Liked this? You can also follow me on Twitter, Instagram, Facebook and Bloglovin!

Follow:
Share:

3 Comments

  1. December 23, 2016 / 12:52

    I love this post so much – it’s just so true, but nobody ever seems to spell it out!
    Lx | Lightly We Go

  2. January 2, 2017 / 00:27

    I have to say, I don’t agree.

    I am aware of ‘social pressures’, but I would never want it all. At what point do we need to take accountability for our own pressure or desires?

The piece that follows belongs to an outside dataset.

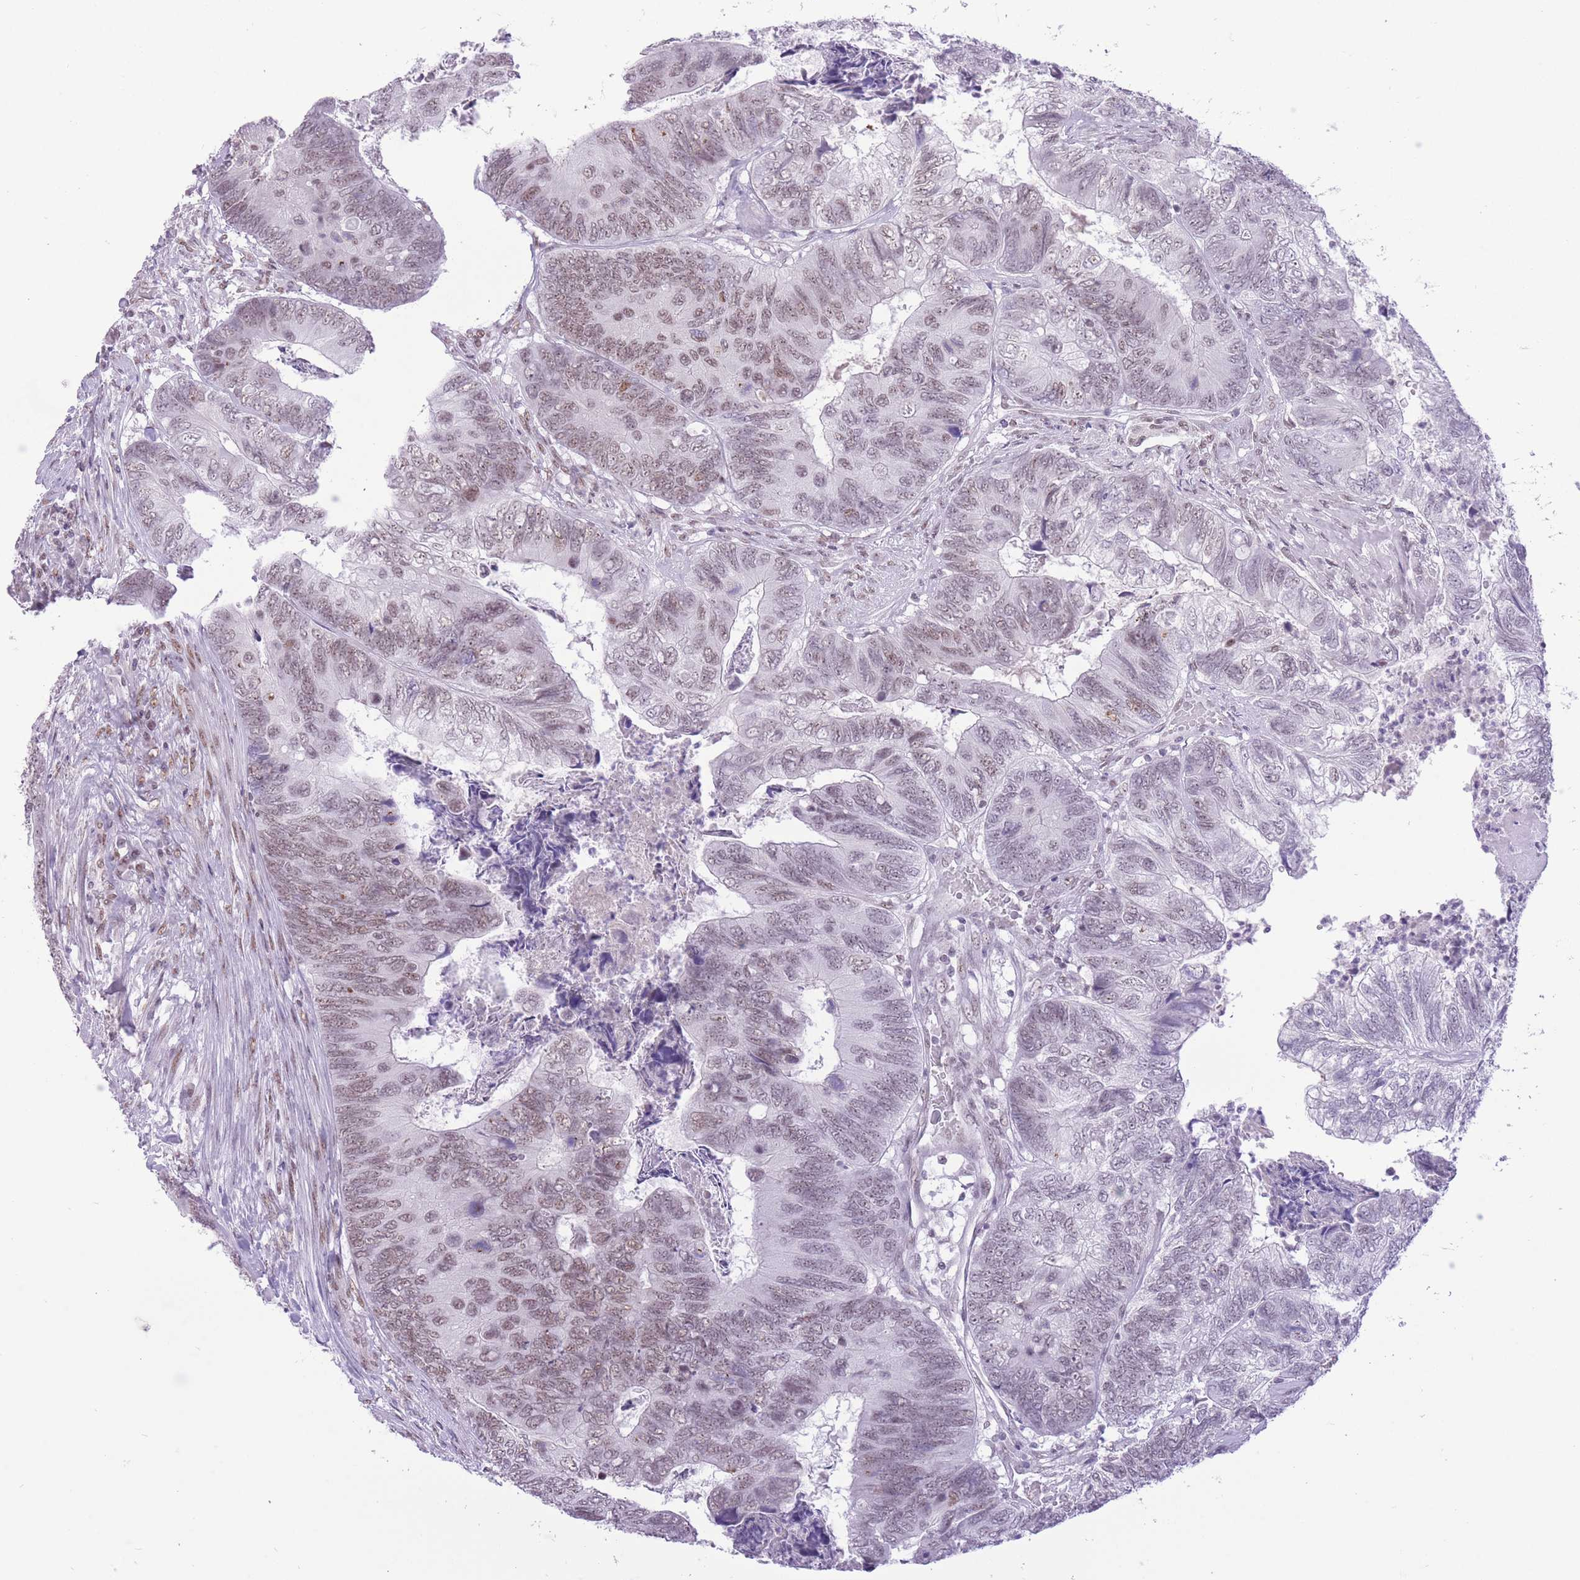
{"staining": {"intensity": "weak", "quantity": "25%-75%", "location": "nuclear"}, "tissue": "colorectal cancer", "cell_type": "Tumor cells", "image_type": "cancer", "snomed": [{"axis": "morphology", "description": "Adenocarcinoma, NOS"}, {"axis": "topography", "description": "Colon"}], "caption": "Human colorectal cancer stained with a brown dye reveals weak nuclear positive staining in approximately 25%-75% of tumor cells.", "gene": "ZBED5", "patient": {"sex": "female", "age": 67}}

    I don’t want for much really…an ample home, enough money to pay someone to clean it so I can focus on my work, my man and my happiness, a couple holidays a year and the financial freedom to afford whatever I want from the supermarket.

    Kids? Who knows … I’ll cross that bridge in a few years.

    Just because there are ideas doesn’t mean we have to succumb to them or feel irritated or upset by them…right?

    • Liv Woodward
      January 2, 2017 / 12:03

      I think you may have slightly misinterpreted what I was trying to get at! I didn’t mean that all women want, or should want, to list of pre-determined ideals that society deems acceptable – in fact I was saying that those who don’t are often branded as ‘bad women’. What’s more, those women who DO want those things still fail to live up to the patriarchy’s expectations, hence ‘having it all’is never possible, because society will always tell you you’re doing it wrong. You’re absolutely right in saying we don’t have to give in to ideals or feel like failures – women should be able to do and choose what they want, without apology. What I was saying was that women will always fail to live up to the patriarchy’s expectations, even if they follow the life it pushes.